Jazz trumpeter Kenny from Wickford played and partied with the likes of the Beatles, Princess Diana and Frank Sinatra, but died Thursday morning at Basildon Hospital.
During his life Kenny travelled 17 times around the world, but more recently played local gigs as he suffered from the lung condition emphysema after 40 years as a smoker.
Kenny was being treated for pneumonia at the hospital when he sadly passed away at 7.30am yesterday<thurs>.
He was born in Ilford but had recently moved to Wickford to be nearer to his family.
He is survived by his partner and son, Keith, who had joined his father on stage playing with his group The Jazzmen.
The trumpeter found fame in the early 1960s with a string of jazz hits including Midnight In Moscow which sold more than one million copies around the world.

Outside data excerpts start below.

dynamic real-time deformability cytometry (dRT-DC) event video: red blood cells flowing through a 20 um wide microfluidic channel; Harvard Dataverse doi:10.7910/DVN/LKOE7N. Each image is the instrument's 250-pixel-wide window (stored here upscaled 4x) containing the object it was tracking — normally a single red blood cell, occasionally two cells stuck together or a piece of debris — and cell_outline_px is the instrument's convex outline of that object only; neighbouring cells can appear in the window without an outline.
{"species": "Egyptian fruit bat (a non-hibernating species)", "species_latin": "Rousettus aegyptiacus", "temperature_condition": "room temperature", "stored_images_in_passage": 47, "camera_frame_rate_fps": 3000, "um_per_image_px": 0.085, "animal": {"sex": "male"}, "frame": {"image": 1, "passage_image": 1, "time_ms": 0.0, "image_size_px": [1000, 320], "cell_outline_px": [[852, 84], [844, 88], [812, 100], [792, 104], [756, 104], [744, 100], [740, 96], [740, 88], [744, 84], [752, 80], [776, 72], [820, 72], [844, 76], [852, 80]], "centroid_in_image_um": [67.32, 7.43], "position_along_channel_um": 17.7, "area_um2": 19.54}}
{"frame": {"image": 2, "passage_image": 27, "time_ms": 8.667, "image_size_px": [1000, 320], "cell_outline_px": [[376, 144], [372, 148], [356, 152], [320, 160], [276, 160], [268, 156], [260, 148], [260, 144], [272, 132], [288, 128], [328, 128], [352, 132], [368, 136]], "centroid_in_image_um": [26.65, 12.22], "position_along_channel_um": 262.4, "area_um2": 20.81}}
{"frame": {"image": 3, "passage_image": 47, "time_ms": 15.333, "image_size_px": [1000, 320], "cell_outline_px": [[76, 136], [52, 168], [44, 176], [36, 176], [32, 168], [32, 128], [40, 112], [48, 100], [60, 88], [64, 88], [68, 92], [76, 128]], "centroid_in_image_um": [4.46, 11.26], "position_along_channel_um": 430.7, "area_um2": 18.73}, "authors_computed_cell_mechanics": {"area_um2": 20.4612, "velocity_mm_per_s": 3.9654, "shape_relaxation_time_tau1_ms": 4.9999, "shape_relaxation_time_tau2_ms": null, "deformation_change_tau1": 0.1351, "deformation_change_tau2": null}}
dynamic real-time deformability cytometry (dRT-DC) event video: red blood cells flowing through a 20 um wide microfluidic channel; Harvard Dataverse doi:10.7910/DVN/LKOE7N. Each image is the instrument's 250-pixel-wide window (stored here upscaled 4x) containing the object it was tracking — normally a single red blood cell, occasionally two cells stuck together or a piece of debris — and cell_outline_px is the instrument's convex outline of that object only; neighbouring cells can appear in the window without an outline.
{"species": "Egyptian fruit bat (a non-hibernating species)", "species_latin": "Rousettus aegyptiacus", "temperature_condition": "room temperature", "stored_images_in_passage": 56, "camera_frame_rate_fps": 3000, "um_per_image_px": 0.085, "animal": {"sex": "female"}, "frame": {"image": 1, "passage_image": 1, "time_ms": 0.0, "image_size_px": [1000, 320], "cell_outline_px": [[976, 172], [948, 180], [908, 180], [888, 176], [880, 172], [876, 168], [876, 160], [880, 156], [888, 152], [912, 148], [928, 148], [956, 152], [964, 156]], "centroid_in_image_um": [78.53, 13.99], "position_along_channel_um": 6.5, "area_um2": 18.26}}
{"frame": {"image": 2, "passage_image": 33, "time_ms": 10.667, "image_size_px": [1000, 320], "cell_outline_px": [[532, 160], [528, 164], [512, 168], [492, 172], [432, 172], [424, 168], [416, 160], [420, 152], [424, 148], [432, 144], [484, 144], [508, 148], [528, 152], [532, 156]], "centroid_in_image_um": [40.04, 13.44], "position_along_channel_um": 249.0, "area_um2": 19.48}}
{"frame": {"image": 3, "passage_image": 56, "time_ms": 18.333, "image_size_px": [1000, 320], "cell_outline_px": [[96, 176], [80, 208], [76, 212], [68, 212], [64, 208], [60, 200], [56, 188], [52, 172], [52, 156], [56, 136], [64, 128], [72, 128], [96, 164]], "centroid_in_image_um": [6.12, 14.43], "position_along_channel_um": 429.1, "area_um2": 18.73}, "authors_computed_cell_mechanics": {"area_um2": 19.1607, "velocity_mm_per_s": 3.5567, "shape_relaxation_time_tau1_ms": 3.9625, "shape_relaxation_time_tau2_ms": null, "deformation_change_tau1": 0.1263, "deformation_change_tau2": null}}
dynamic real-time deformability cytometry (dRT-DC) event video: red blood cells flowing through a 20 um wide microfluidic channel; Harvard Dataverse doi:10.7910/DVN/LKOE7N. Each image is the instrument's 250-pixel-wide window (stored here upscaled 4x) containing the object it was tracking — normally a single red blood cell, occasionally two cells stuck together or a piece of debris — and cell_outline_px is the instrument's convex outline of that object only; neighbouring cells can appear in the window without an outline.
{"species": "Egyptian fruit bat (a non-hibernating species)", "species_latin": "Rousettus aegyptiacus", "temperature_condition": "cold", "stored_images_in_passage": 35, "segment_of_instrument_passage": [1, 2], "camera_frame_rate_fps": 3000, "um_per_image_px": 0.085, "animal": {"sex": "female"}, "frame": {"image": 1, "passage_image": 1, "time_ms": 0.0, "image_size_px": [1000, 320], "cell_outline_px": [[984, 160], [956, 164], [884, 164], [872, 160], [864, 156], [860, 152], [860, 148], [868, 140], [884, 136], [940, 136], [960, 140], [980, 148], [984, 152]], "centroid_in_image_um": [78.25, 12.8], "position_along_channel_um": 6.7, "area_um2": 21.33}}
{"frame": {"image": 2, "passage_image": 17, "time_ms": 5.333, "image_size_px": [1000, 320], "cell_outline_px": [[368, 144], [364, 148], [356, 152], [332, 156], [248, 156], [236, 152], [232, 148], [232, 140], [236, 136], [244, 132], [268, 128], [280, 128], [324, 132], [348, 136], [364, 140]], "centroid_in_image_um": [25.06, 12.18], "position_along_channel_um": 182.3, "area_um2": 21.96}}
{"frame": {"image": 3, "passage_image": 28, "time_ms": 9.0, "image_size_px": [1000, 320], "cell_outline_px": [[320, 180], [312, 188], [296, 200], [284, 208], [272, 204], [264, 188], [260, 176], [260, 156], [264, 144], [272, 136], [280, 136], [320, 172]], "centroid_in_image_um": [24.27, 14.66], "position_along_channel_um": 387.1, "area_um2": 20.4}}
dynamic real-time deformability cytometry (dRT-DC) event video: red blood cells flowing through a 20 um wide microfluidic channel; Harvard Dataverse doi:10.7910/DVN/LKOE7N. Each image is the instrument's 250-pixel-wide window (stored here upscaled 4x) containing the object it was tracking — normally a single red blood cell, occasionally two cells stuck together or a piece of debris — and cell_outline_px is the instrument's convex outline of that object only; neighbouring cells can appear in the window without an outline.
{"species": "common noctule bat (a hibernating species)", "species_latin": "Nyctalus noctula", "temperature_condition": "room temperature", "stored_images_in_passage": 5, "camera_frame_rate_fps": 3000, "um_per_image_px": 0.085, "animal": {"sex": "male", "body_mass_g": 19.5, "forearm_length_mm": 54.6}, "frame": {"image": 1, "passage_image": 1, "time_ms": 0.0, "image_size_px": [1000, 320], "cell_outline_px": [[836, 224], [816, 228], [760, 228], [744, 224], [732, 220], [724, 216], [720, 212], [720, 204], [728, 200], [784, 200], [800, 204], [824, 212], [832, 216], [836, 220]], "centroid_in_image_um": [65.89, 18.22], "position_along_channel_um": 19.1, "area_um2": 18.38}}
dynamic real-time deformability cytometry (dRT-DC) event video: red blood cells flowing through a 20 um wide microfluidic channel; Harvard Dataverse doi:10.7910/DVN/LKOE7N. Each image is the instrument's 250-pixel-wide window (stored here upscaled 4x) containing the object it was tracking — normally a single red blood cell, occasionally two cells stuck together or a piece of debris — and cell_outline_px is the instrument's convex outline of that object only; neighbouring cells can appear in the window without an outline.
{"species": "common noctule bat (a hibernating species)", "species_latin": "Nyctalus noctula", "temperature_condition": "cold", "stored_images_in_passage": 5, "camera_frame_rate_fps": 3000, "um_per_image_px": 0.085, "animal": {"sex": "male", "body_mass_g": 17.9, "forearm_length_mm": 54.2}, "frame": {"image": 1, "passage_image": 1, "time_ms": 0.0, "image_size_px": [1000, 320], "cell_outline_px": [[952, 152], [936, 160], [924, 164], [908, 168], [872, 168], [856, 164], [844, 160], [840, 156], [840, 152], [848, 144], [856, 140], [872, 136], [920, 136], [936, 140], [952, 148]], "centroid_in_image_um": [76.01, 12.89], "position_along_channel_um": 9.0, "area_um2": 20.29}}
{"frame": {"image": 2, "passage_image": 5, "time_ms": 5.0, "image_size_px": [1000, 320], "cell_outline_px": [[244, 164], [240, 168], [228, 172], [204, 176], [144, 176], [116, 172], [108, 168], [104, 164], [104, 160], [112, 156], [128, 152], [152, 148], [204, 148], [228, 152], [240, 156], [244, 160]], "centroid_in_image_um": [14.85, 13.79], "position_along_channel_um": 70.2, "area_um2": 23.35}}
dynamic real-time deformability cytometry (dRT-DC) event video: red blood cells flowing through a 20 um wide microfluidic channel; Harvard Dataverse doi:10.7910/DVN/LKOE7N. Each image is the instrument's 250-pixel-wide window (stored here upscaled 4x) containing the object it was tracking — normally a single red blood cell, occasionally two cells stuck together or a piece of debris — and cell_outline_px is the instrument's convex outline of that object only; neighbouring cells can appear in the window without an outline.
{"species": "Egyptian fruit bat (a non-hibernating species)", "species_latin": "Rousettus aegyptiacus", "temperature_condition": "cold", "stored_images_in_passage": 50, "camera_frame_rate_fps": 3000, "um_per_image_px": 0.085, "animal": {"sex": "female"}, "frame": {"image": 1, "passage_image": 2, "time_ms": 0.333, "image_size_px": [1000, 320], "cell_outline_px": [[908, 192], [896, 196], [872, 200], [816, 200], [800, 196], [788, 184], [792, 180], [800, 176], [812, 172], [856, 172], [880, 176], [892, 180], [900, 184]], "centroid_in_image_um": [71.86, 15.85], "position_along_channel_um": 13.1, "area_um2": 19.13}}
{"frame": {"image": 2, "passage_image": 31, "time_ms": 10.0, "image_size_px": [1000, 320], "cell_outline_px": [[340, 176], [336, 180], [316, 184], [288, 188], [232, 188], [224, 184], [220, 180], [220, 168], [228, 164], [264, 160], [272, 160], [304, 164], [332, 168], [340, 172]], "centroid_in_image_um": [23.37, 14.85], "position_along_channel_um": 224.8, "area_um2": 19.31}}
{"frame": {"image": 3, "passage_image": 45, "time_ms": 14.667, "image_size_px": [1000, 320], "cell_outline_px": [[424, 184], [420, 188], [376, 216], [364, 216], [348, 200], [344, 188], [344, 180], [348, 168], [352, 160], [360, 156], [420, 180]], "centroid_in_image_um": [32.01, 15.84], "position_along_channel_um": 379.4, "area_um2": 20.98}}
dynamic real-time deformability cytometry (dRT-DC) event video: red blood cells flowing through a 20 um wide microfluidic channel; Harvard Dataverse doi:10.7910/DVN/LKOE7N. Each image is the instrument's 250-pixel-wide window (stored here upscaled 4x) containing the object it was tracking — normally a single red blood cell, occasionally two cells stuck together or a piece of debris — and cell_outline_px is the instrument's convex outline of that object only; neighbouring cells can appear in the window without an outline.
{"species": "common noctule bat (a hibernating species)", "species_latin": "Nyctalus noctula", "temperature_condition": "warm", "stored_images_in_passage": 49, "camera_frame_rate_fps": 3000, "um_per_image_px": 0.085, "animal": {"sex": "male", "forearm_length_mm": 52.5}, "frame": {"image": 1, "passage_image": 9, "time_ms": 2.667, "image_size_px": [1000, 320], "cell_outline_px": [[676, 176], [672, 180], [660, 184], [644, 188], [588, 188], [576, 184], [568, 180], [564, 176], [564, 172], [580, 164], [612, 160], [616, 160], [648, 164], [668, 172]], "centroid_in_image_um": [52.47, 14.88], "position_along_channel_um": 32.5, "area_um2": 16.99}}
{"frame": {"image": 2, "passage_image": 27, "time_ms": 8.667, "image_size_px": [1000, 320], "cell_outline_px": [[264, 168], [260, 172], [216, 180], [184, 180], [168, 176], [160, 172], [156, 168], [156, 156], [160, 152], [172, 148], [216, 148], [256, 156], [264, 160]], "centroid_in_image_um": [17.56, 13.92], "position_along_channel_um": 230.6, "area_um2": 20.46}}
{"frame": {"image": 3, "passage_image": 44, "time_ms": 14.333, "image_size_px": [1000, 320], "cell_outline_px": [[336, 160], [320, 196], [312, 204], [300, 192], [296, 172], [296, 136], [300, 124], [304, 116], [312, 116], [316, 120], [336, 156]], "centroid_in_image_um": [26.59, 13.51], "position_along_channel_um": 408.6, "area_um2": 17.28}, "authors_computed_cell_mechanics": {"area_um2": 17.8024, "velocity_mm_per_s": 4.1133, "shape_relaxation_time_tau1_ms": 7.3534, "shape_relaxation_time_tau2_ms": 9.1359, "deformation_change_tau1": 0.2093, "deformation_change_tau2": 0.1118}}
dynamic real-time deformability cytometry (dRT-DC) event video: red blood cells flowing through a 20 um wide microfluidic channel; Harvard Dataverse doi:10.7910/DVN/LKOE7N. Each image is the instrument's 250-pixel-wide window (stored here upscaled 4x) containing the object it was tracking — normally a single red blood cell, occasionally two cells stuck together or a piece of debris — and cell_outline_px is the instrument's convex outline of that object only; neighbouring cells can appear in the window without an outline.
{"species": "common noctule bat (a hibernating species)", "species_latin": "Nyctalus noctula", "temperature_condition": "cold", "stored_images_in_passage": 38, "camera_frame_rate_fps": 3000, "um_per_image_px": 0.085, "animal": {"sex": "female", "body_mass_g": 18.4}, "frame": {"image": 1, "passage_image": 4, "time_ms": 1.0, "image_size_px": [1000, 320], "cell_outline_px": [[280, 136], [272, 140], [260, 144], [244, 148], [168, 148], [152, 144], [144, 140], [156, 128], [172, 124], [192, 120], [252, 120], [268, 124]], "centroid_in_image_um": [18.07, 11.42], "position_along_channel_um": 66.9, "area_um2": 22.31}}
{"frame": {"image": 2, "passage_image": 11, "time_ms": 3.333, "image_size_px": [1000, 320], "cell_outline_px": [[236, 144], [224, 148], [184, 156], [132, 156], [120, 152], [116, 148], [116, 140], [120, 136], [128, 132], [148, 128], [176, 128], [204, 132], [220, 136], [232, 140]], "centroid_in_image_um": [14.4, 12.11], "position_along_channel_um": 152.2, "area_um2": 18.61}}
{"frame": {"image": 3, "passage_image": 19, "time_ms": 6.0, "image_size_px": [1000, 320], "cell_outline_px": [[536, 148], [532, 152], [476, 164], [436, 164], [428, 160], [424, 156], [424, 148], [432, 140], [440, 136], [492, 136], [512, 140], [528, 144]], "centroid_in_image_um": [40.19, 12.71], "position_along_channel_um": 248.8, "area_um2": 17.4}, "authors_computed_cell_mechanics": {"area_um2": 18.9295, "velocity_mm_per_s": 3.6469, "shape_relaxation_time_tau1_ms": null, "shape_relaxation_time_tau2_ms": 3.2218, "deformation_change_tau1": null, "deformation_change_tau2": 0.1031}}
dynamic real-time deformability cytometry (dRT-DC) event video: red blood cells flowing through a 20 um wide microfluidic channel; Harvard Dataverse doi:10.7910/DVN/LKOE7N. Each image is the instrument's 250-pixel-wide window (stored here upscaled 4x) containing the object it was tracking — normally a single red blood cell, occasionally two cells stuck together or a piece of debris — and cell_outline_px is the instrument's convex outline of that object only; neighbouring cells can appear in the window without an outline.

He also became a well-known face on TV with his band featuring regularly on light entertainment shows, including the Morecambe and Wise show and Saturday Night At The Mill, following their discovery by Lonnnie Donegan.
They performed at the end of Southend’s pier for the first time in 1961 after rushing back to Kenny’s home patch from a regular show at the London Palladium.
Kenny recorded and performed for more than half a century, playing around the world and continuing to be one of the UK's best know jazz trumpeters. He often clocked up in excess of 150 shows a year with his group, The Jazzmen.
The trumpeter famously performed at the wedding of Prince Charles and Princess Diana at Buckingham Palace in 1981.
Broadcaster Alyn Shipton, presenter of BBC Radio 3's Jazz Record Requests, paid tribute, saying: "Britain has lost one its most charismatic bandleaders, and a figurehead of the trad movement.
"With his ready grin, mop-haired appearance and upbeat singing and playing, Kenny Ball was one of the most extrovert and cheery figures in British entertainment.”